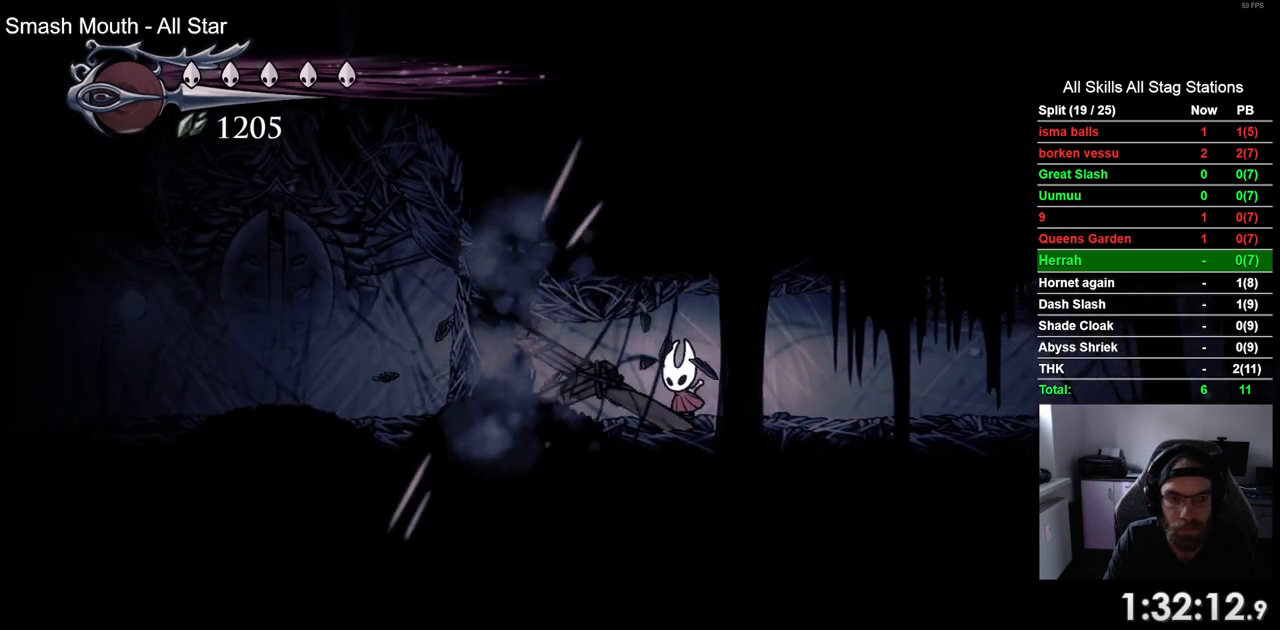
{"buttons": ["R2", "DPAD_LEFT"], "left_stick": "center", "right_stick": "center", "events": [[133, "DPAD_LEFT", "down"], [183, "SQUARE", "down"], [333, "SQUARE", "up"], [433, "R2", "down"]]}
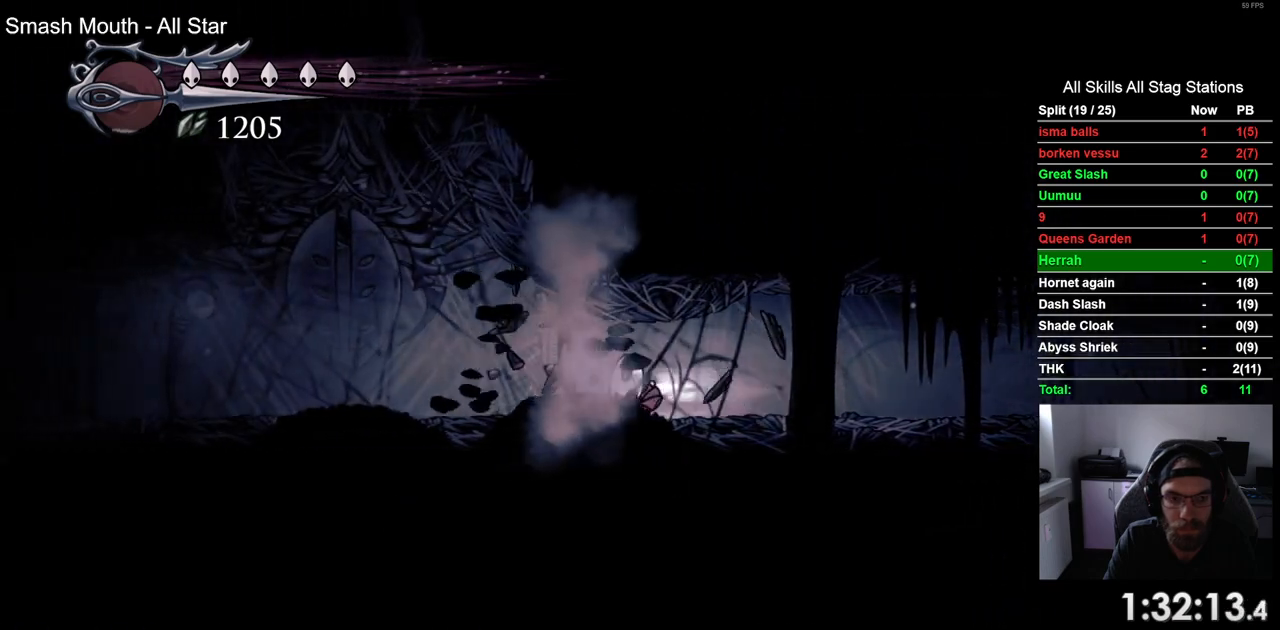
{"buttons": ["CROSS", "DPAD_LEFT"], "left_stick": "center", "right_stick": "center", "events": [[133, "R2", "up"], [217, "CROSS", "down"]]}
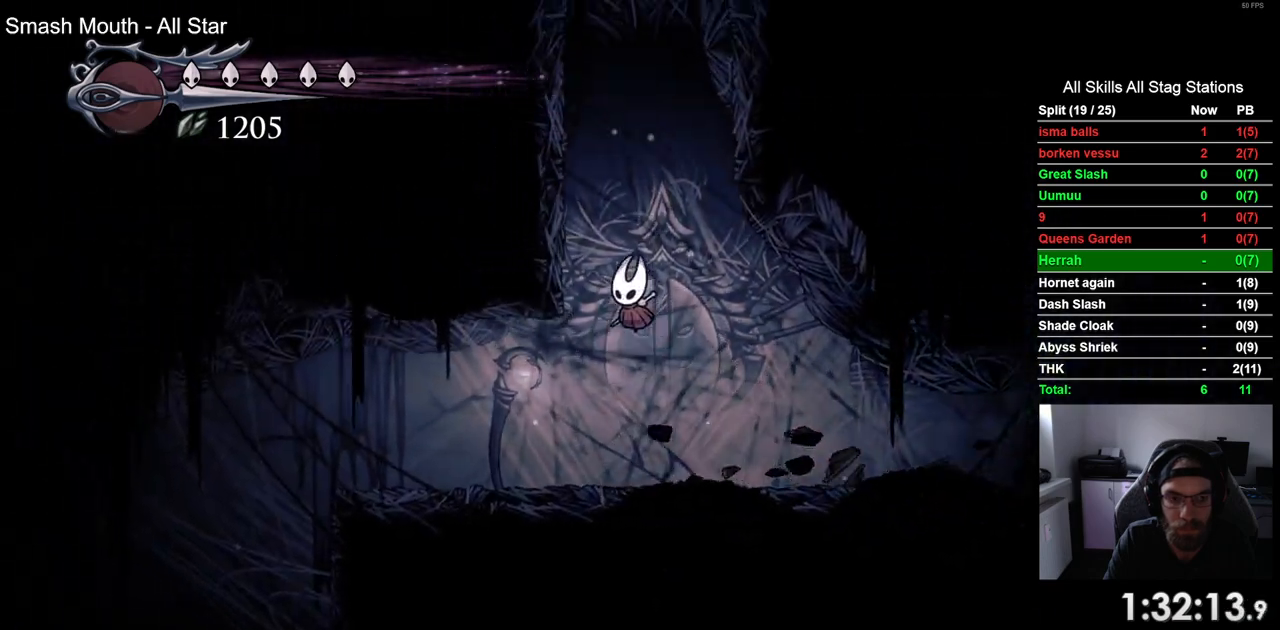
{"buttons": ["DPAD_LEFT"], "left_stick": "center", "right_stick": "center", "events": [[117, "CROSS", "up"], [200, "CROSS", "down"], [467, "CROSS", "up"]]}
######
**Action item:** After reading through the material, report every line that holds "CROSS".

**Your response:**
{"buttons": ["CROSS", "DPAD_LEFT"], "left_stick": "center", "right_stick": "center", "events": [[133, "R2", "up"], [217, "CROSS", "down"]]}
{"buttons": ["DPAD_LEFT"], "left_stick": "center", "right_stick": "center", "events": [[117, "CROSS", "up"], [200, "CROSS", "down"], [467, "CROSS", "up"]]}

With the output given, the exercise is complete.